Every line of the records below from the line with "fruit basket: none [264,194,351,265]" up to and including the line with "wine bottle: none" must be reproduced exactly, and no line outside that range.

Segment Start: Record excerpts

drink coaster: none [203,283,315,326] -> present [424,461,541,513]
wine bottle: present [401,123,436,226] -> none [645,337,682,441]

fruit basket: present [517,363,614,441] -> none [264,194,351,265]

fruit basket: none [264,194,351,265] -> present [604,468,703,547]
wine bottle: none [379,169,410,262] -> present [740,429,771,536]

Segment End: Record excerpts
Segment Start: Record excerpts

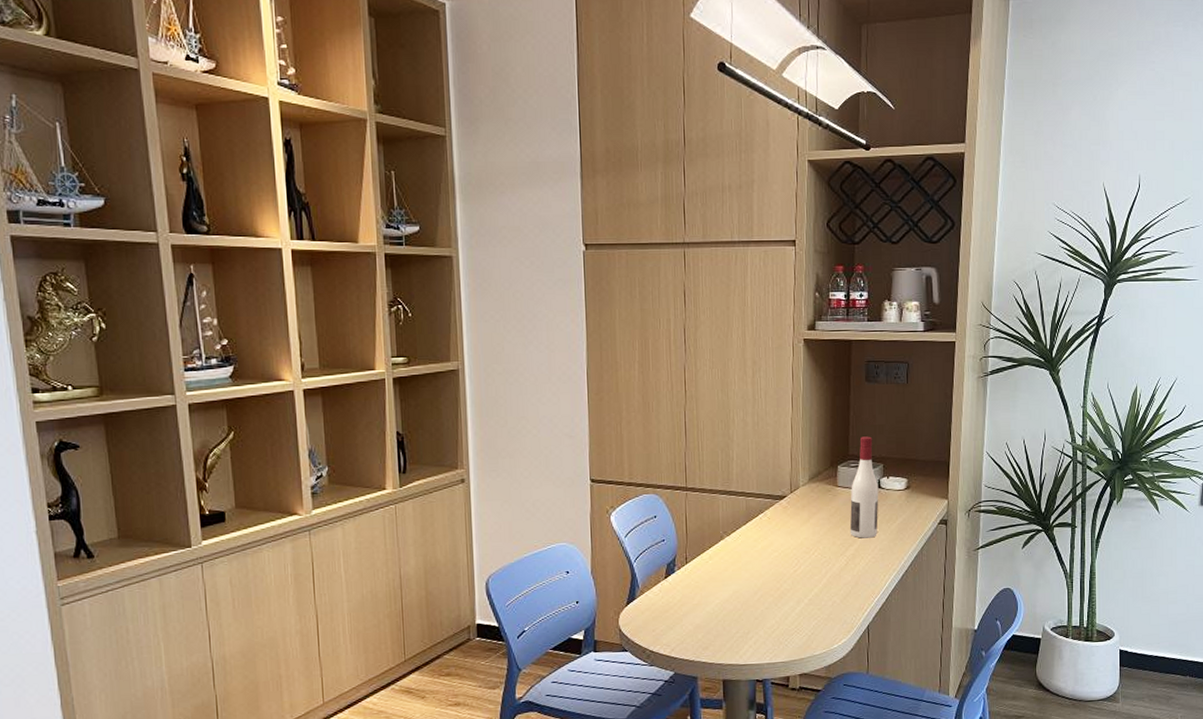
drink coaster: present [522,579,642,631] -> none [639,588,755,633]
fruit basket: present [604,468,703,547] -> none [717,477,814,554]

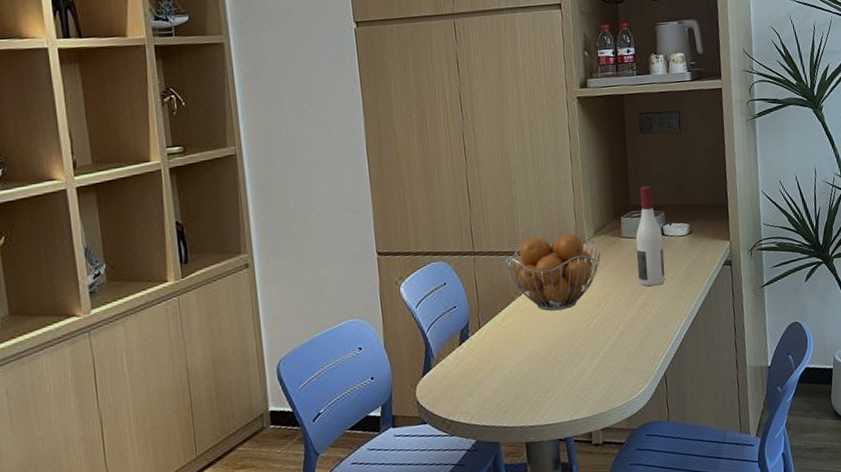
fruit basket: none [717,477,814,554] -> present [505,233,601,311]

Segment End: Record excerpts

* _Solution to this task_:
fruit basket: none [264,194,351,265] -> present [604,468,703,547]
wine bottle: none [379,169,410,262] -> present [740,429,771,536]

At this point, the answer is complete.